The YouGov survey found that parents are often unaware of what their children are looking at on their mobile phones. Around half (49 per cent) of parents with children under 18 who have internet-enabled mobile devices don’t monitor their children’s mobile web habits. With young people generally regarding their mobile phone as personal and private, for the 51 per cent of parents who do supervise their children’s mobile phone habits, there is the risk of such behaviour being seen as upsetting and invasive by their children.
Kaspersky Lab is committed to helping young people and their parents address these challenges and acquire the knowledge and tools they need to stay safe online.
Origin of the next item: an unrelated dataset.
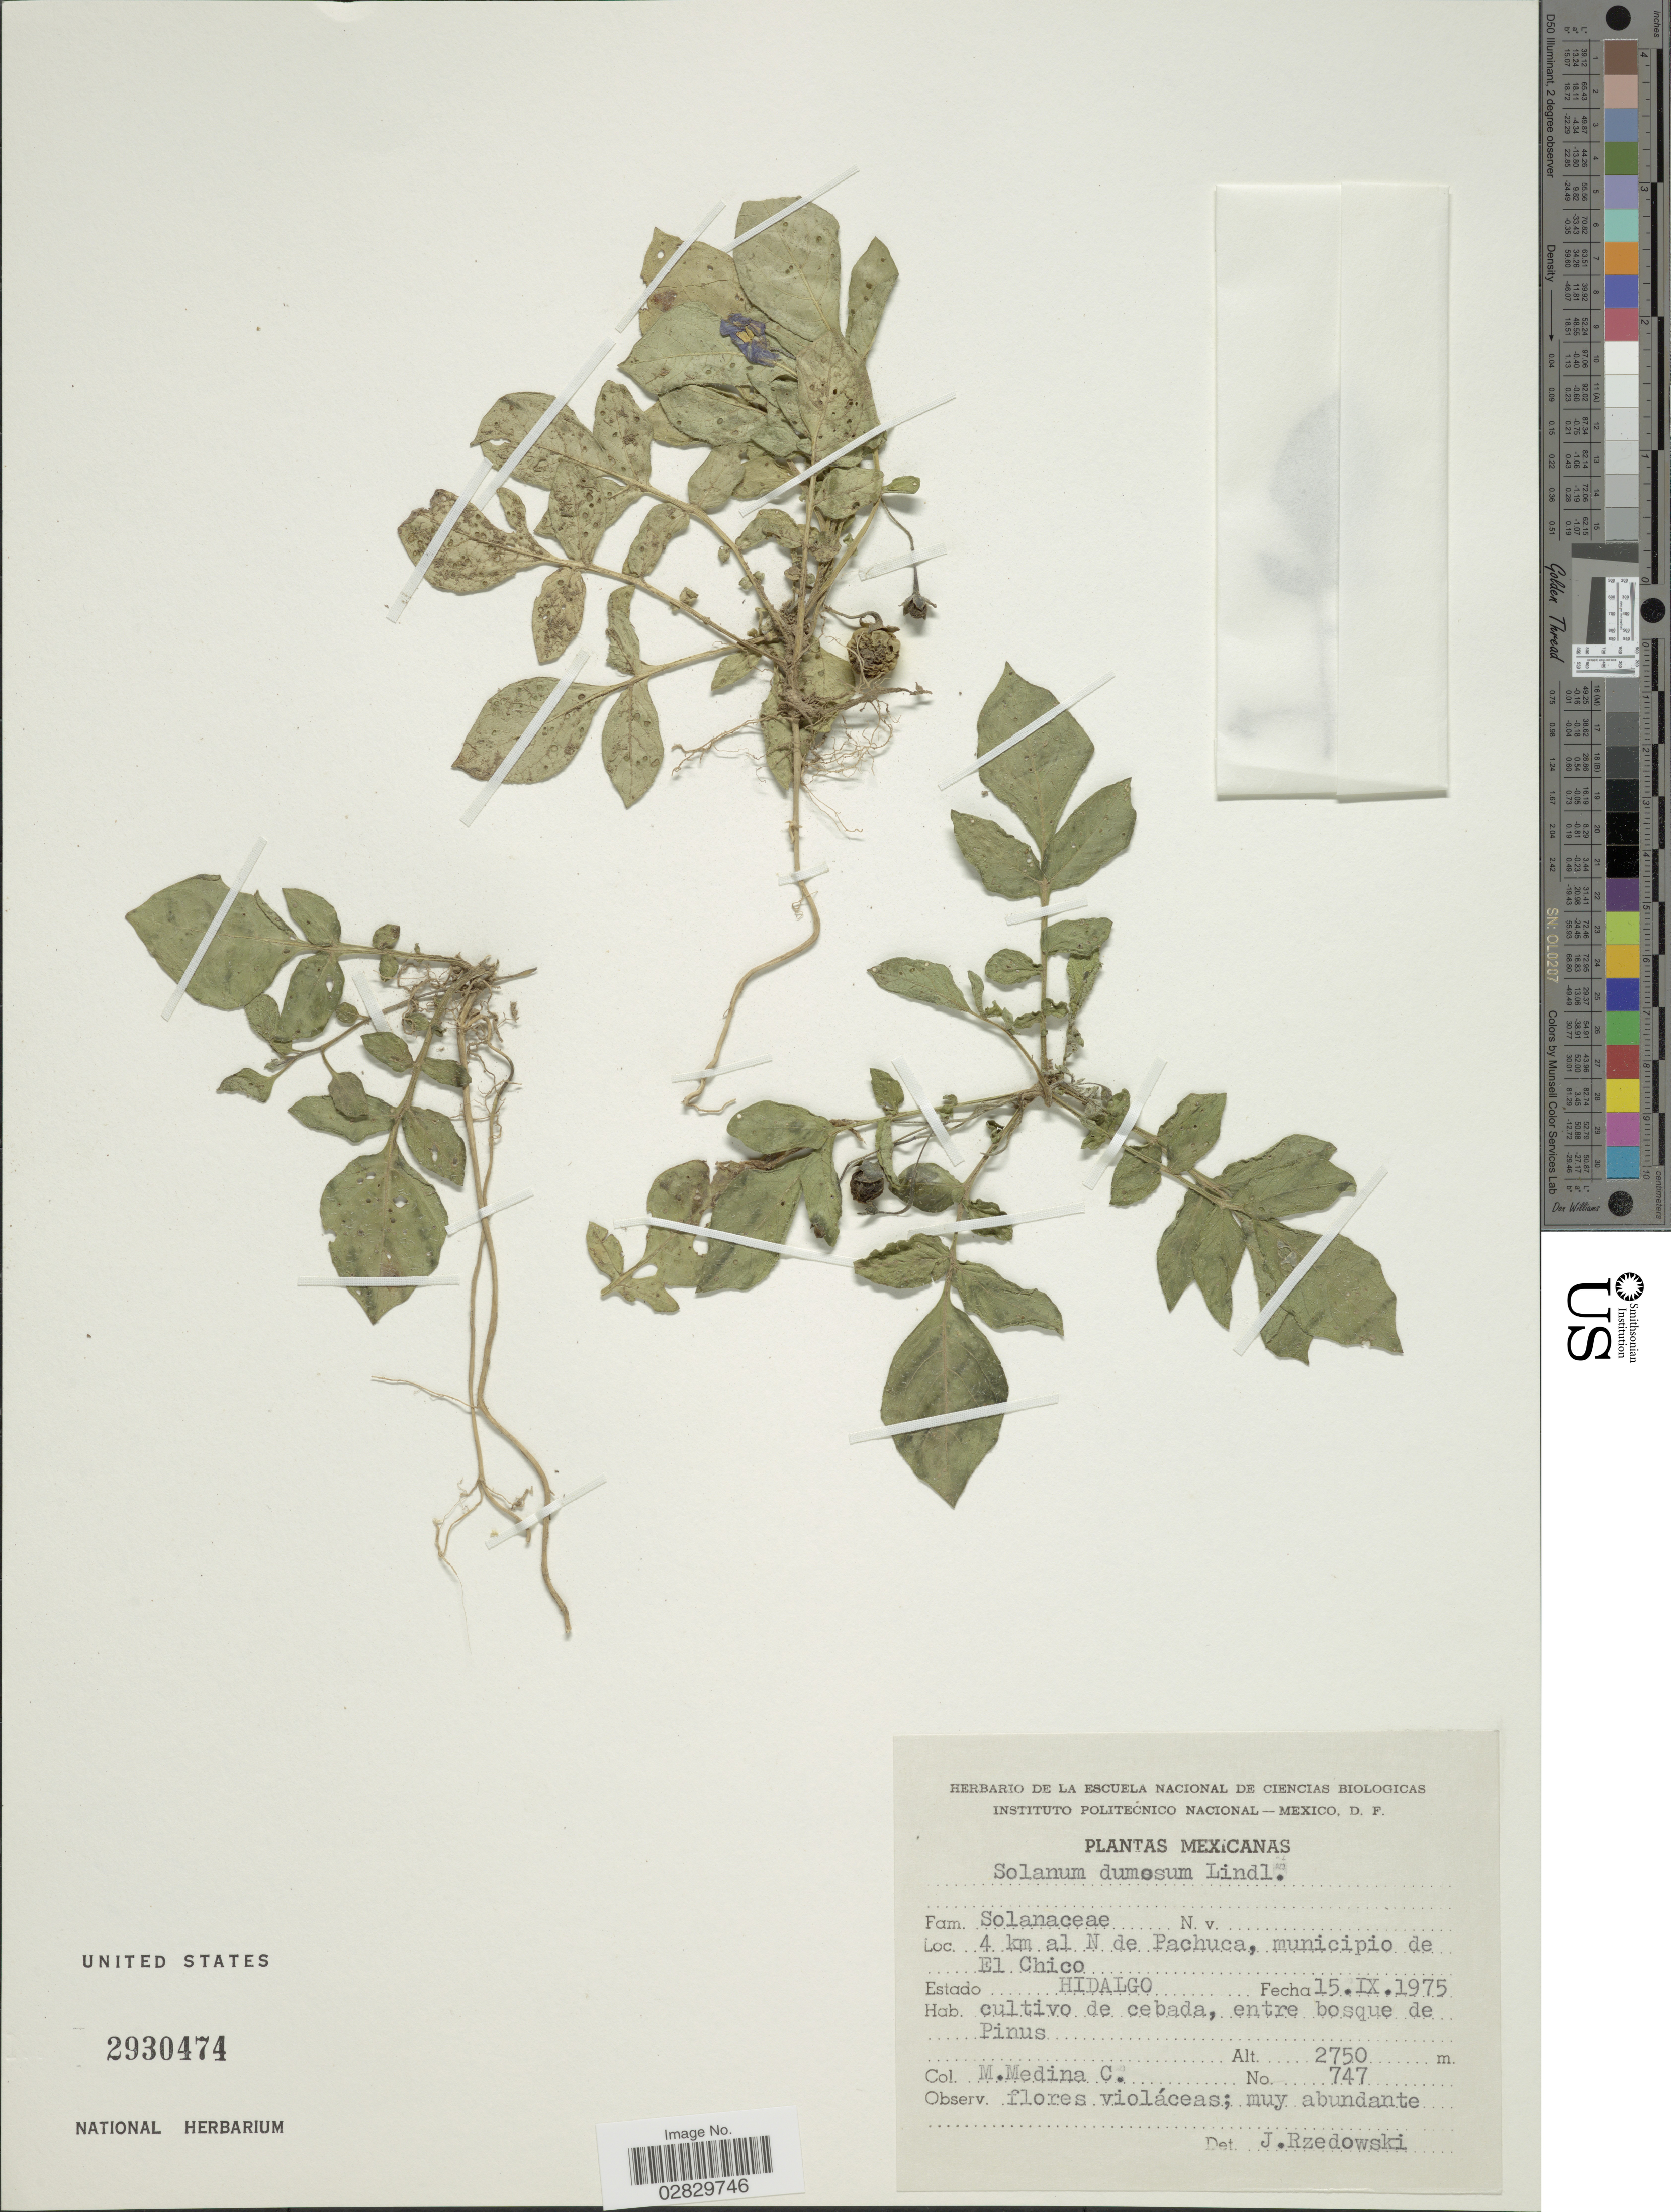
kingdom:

“A parent instinctively wants to protect their child from harm,” said Malcolm Tuck, managing director of Kaspersky Lab UK. “That may not always be possible, but there is much we can do to minimise the danger, both in real life and in the virtual world.”
“We also believe that technology alone is not the answer, which is why our dedicated website www.kaspersky.co.uk/safer contains advice and guidance for parents, guardians and children. Protecting young people online means talking to them about the dangers and giving them the confidence and control they need to surf safely,” continued Tuck.